Entre 20 e 65 por cento das cargas úteis, excluindo voos espaciais tripulados, que atingiram o fim da vida útil durante a última década, na região protegida de LEO, numa órbita não compatível, cumprem já as medidas de exclusão de detritos espaciais.

Também os corpos dos lançadores que atingiram o fim da vida útil durante a década atual, na região protegida de LEO, tentam cumprir estas medidas, mas que ainda ronda entre os 40 e os 90 por cento, com a tendência de conformidade aumentando linearmente.

Mas estes valores seriam de alguma forma positivos se não houvesse também a colocação de material espacial em GEO.

Aqui e segundo este relatório da Agência espacial Europeia, entre 25 e 55 por cento dos corpos do lançadores e que entregam cargas úteis nesta região protegida de GEO ou perto dela, durante a última década têm estado em conformidade com as medidas de mitigação de detritos espaciais.

Sendo que entre praticamente todas as cargas úteis, que atingiram o fim da vida útil durante a última década nesta região, cumprem as medidas em vigor, com tendência de aumento de forma consistente, mas com exceções notáveis em 2015 e 2022.

Exploração espacial requer regulamentação a nível global

Em maio último, também o presidente da Agência Espacial Portuguesa, Ricardo Conde, defendeu a necessidade de regulamentação a nível global para uma gestão sustentável das atividades espaciais e controlo do lixo espacial.

Em declarações à agência Lusa à margem da conferência internacional organizada em parceria com a Agência das Nações Unidas para os Assuntos Espaciais, o responsável da PTSpace indicou que no início da próxima década haverá mais de 150 mil satélites em órbita.

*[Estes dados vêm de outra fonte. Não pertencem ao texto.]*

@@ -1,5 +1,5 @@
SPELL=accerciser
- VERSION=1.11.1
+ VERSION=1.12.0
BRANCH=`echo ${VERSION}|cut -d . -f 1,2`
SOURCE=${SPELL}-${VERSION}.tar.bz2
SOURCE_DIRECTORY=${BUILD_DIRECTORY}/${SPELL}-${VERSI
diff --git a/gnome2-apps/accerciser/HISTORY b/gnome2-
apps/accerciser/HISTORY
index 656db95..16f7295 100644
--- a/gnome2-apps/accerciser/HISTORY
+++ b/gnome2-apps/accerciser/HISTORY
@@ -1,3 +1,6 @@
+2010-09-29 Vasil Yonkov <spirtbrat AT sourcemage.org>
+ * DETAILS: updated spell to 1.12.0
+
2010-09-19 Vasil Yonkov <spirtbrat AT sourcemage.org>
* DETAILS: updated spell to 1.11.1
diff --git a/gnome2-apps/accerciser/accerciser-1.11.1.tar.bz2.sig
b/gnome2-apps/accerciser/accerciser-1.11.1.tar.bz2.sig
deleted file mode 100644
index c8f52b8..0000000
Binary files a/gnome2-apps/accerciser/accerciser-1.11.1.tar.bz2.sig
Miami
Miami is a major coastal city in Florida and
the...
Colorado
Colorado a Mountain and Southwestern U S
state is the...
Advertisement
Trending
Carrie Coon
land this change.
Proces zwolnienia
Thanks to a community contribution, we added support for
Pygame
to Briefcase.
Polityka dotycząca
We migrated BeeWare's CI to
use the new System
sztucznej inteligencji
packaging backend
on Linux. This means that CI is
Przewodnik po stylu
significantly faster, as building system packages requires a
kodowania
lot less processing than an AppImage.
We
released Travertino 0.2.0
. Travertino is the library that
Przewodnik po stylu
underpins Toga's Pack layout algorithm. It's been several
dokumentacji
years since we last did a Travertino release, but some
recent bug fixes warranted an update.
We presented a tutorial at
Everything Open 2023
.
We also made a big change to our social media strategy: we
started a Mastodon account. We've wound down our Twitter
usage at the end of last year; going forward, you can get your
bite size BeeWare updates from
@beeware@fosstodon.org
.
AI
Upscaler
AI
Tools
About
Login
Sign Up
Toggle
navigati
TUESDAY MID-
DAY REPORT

"Estamos a viver de facto um problema de corrida exponencial, com uma atividade comercial muito intensa, problemas de lixo espacial. Este consenso que é necessário ter sobre este problema torna isto um assunto emergente e é preciso regulamentação a nível global", afirmou.

De acordo com Ricardo Conde, quando se observam detritos ou partes de satélites a reentrar na atmosfera terrestre, é "a parte boa da notícia", já que o grande objetivo é conseguir que "reentre tudo", de forma controlada e mitigando os riscos.

Para evitar acidentes, ou por negligência ou por falta de coordenação a nível internacional, torna-se necessário "regular o acesso ao espaço" e adotar boas práticas para retirar o lixo depois da utilização dos equipamentos.

"Estamos a viver um momento em que é preciso atuar em três frentes; a primeira é monitorizar, é mitigar o lixo espacial, para evitar as colisões, a segunda é implementar práticas para que aquilo que se coloque lá em cima se retire passado o tempo de vida", explicou.

E a aventura espacial ainda agora está a dar os primeiro passos.